Complete details can be found in each committee charter, at www.PPDM.org.


This principle ensures that appropriately senior and skilled resources are available to steward key PPDM initiatives over an extended time frame.

Workgroups

Work groups are formed to fulfill the objectives of specific project charters and are tactical in nature. Project work is often intensive until the deliverables for a work group have been created. Once done, the work group will reconvene according to the time table set in the maintenance strategy.

Work group participants are drawn from those in the membership who have an interest in and sufficient technical expertise for the work to be completed. Most participants remain involved in the work group until it has completed the work laid out in the work group charter. The Board and the CEO encourage broad member participation in workgroups.
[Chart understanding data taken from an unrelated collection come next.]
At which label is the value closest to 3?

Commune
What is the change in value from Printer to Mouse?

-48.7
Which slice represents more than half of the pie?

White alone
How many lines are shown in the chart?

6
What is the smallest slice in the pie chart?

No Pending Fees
Workgroups are formally initiated when the members of a proposed workgroup:

  1. Publish a Workgroup Charter that describes their proposed development work in more detail.
  2. Recommend how the proposed Product will be made available and supported for at least two years.
  3. Indicate the amount of staff effort and funding they are prepared to commit to achieve the proposed development work.
Members of a proposed workgroup typically seek an endorsement from the CEO before investing too much time and resources. The Board approves proposed Workgroup Charters. Criteria for workgroup approval include:
  1. Participation by at least three members. For most workgroups, PPDM prefers that the membership include representatives from at least two operating companies and one vendor. Often, regulatory participation is highly desirable, but not mandatory.
  2. Described business need expressed by many members.
  3. Expertise committed to the workgroup by members.
  4. Workgroup scope in alignment with the mission of PPDM.
  5. Realistic project goals and plans.
  6. Availability of sufficient resources –staff and funding commitments.
This principle ensures guidance of Product development is approached with sufficient expertise and resources.

 

Implementation Principles

Sustaining products and services

The Association creates products and services that have long term value to industry. New programs or activities are assessed to ensure the capability to sustain the necessary effort can be maintained for at least two years, within external constraints that are outside PPDM’s control (such as economic considerations).
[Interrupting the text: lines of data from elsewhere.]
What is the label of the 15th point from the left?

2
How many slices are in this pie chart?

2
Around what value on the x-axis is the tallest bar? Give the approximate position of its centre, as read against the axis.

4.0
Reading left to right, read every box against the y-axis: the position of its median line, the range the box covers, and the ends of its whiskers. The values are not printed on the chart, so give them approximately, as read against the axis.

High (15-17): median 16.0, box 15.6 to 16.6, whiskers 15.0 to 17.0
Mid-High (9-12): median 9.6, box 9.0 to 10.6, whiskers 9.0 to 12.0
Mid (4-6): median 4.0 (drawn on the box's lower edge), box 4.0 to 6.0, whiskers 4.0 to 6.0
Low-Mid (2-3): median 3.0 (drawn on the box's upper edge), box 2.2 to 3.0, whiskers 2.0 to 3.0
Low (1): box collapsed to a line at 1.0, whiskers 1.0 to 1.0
This principle ensures the work of the Association can be sustained.

Collaboration

The Association endeavors to find and engage with other societies or groups whose work is related to that of the PPDM Association. Opportunities to collaborate are identified, and relationships formed as appropriate.

This principle ensures that PPDM does not work in isolation, or replicate work that has already been done.

Change management

Proposed changes to the Products and Services are assessed to ensure that the value the change offers exceeds the cost of implementing it. Any group proposing to rework a particular Product or Service is expected to address this trade-off between enhancement and stability.

This principle ensures the cost of change is adequately recognized.

Timing of development

The Products can only be developed with substantive input from the members as well as confirmed through adequate testing. Therefore, the pace of Product development cannot be pre-determined by the Board.

This principle ensures the pace of development is roughly aligned with the pace at which members can absorb new versions of the Products.